▶ Fragmento del documento
********************
Lord Dunsany, Cuentos de los tres hemisferios, traducción de Victoria León, Sevilla, Espuela de Plata, 2011.

 

 

 

Escrito en La Torre de Babel Turia por Manuel Górriz Villarroya

El oro fundido (Pre-Textos, 2015) abre sin duda una nueva etapa en la obra del poeta cordobés Francisco Gálvez. A pesar de ello, en este libro permanecen ciertas obsesiones del pasado: su conciencia del paso del tiempo que en Tránsito (1994) se nos ofrecía como la tan borgiana eternidad del instante; la importancia de la contemplación que en libros como Santuario (1986) tiene algo del decadentismo finisecular, mientras que en El oro fundido LA MIRADA –así en mayúscula– se convierte en un elemento indispensable y adquiere un carácter vitalista y, por último, la obsesión por la estructura, la concepción el libro de poemas como un mecanismo de relojería formado por piezas ensambladas, que lleva al poeta a la búsqueda del armazón perfecto que ordene el todo. Por esta razón títulos, subtítulos, citas y pistas conforman todos sus libros.
********************
▶ Objetivo del ejercicio
Extrae, sin ningún cambio, la parte del fragmento del documento que empieza en "El oro fundido (Pre-Textos, 2015)" y acaba en "todos sus libros.".

▶ Extracto de datos
********************
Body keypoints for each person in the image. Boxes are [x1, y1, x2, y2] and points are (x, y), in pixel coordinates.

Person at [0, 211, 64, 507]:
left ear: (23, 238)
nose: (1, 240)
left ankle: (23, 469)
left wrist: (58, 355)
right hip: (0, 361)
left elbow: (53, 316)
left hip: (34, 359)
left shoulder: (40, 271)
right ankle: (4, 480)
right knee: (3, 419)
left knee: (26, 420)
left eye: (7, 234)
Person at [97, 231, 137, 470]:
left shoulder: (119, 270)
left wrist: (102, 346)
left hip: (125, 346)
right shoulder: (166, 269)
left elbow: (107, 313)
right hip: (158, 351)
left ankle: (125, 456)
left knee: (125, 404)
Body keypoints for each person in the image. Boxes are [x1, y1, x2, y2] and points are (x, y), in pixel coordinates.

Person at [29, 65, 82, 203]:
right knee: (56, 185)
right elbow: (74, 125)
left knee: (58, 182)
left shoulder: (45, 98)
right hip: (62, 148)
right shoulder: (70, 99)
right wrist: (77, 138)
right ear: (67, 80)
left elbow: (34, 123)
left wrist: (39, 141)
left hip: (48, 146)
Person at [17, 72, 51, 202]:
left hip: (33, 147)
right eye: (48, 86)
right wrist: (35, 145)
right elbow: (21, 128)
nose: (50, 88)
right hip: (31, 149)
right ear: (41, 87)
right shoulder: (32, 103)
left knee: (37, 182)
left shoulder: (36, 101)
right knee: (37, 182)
********************
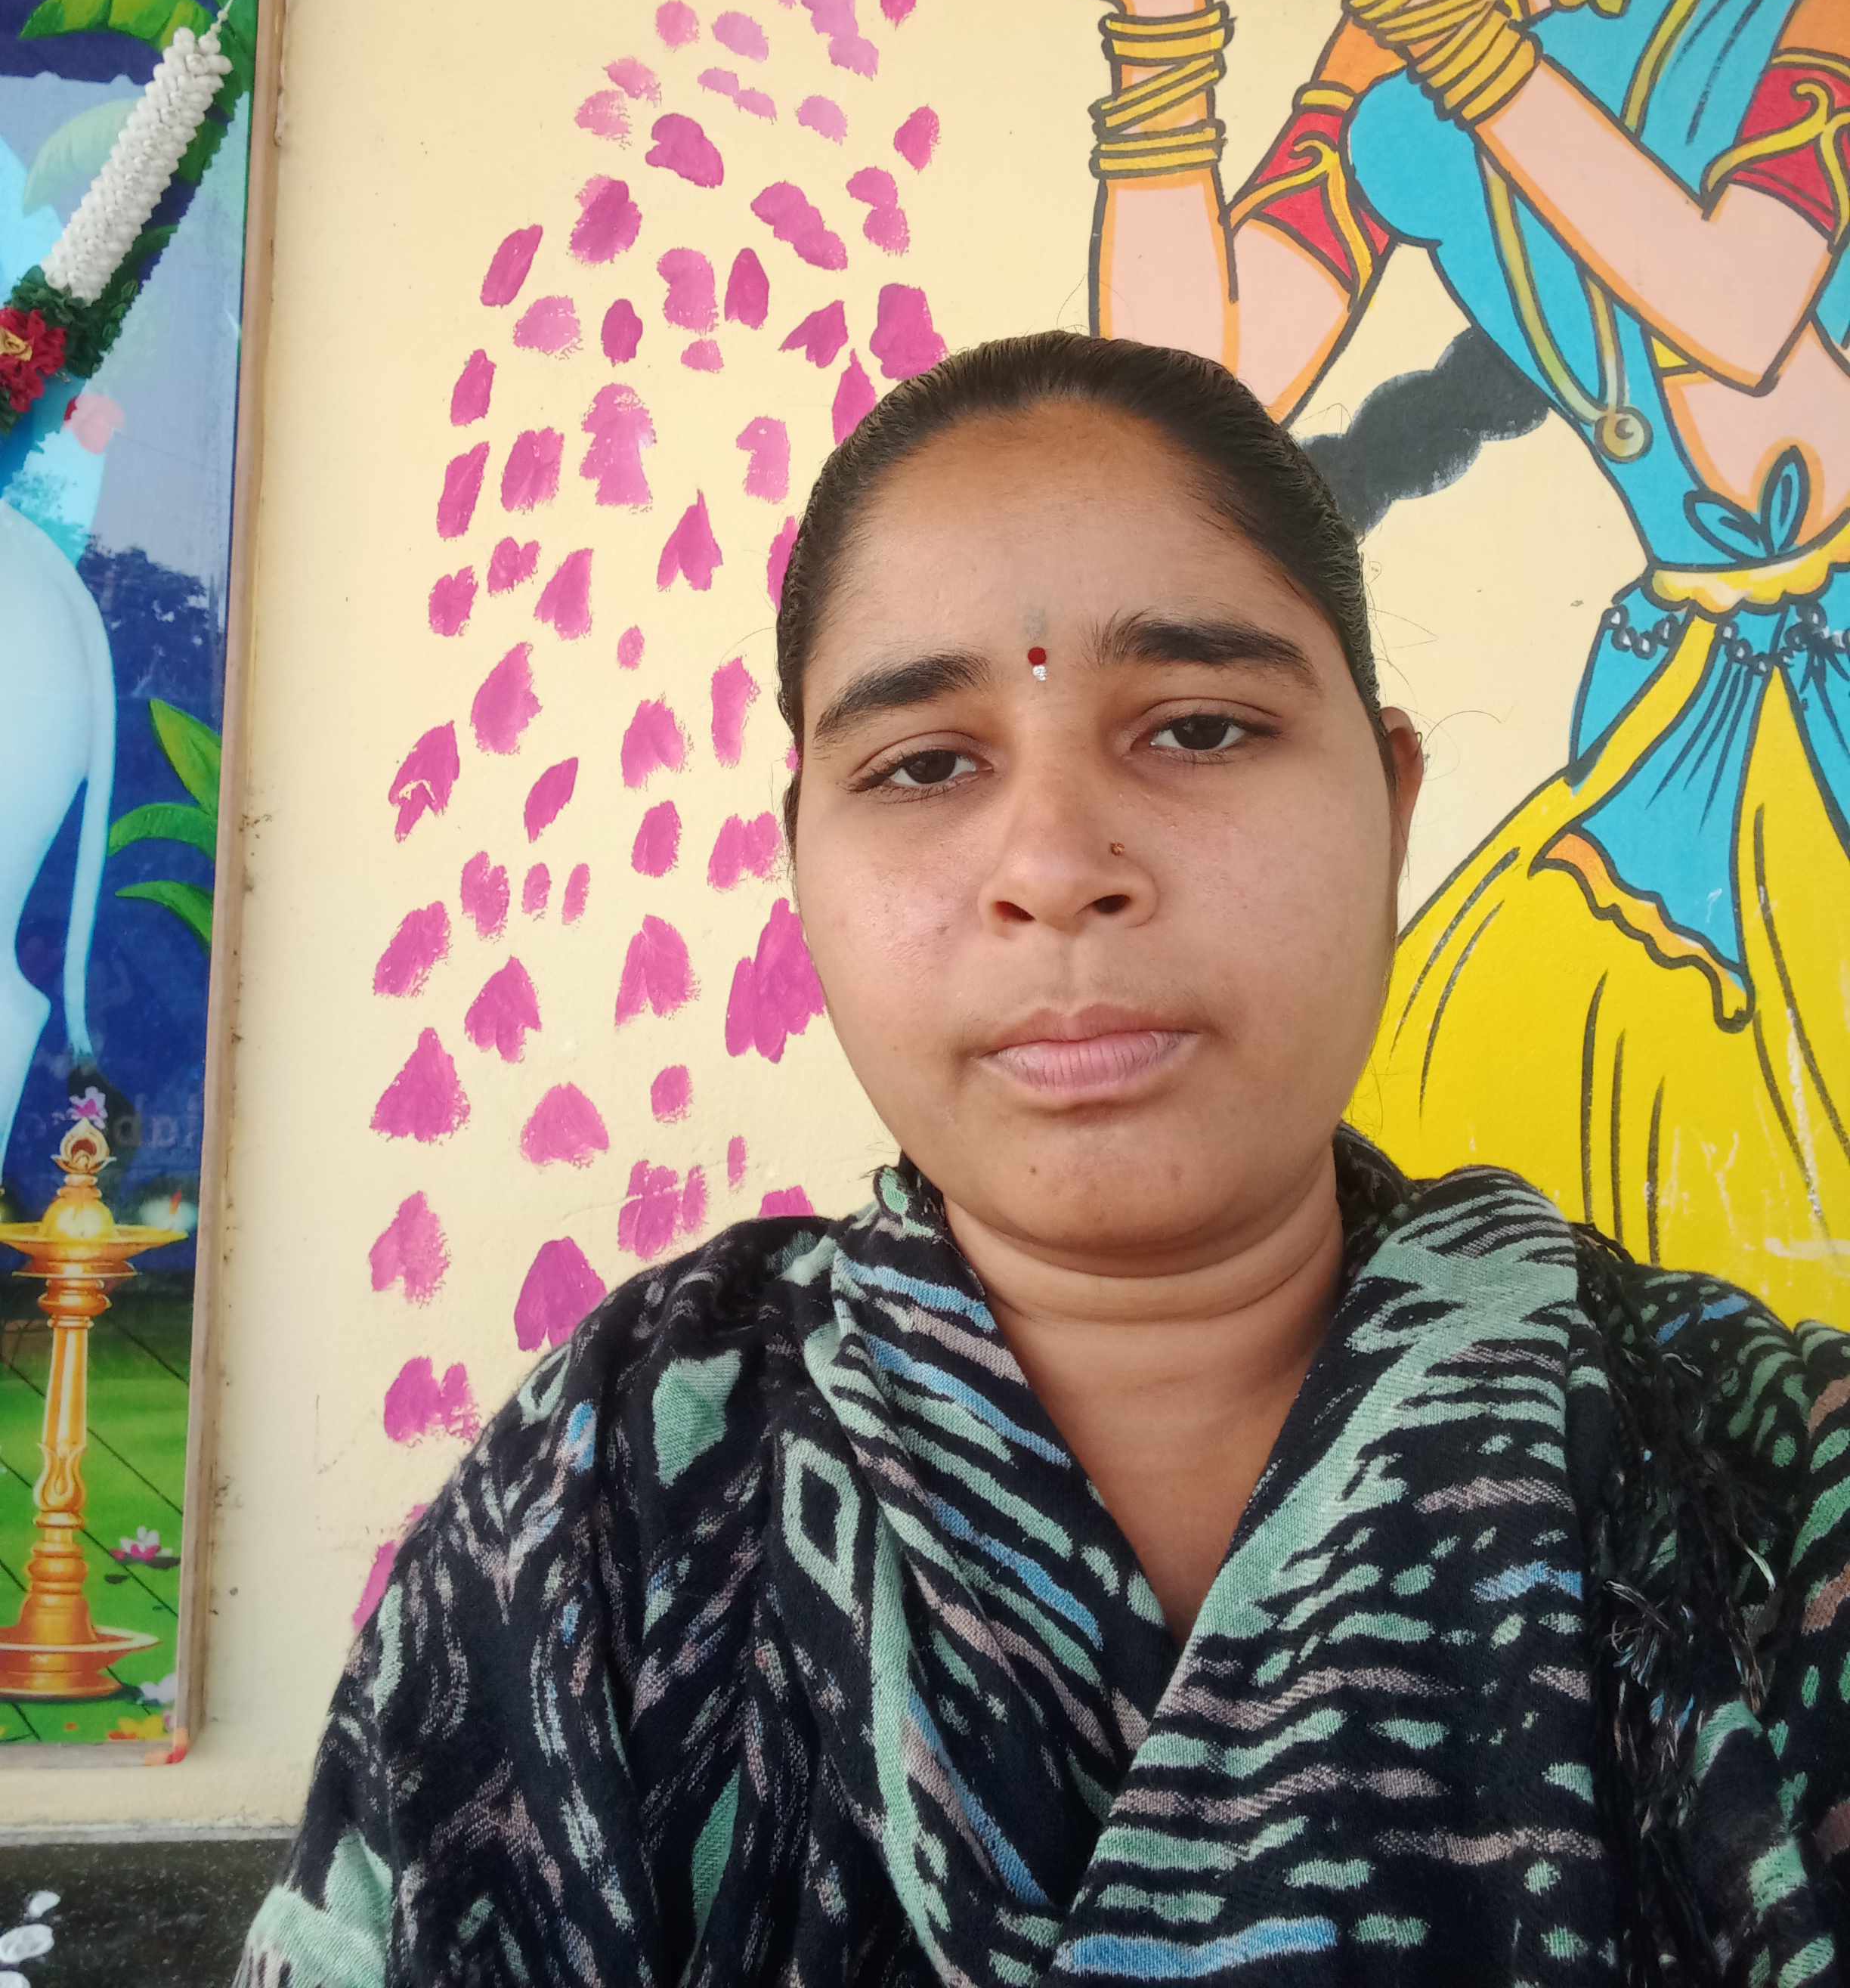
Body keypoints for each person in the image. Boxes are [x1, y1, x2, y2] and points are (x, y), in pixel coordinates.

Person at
********************
▶ Solución propuesta
El oro fundido (Pre-Textos, 2015) abre sin duda una nueva etapa en la obra del poeta cordobés Francisco Gálvez. A pesar de ello, en este libro permanecen ciertas obsesiones del pasado: su conciencia del paso del tiempo que en Tránsito (1994) se nos ofrecía como la tan borgiana eternidad del instante; la importancia de la contemplación que en libros como Santuario (1986) tiene algo del decadentismo finisecular, mientras que en El oro fundido LA MIRADA –así en mayúscula– se convierte en un elemento indispensable y adquiere un carácter vitalista y, por último, la obsesión por la estructura, la concepción el libro de poemas como un mecanismo de relojería formado por piezas ensambladas, que lleva al poeta a la búsqueda del armazón perfecto que ordene el todo. Por esta razón títulos, subtítulos, citas y pistas conforman todos sus libros.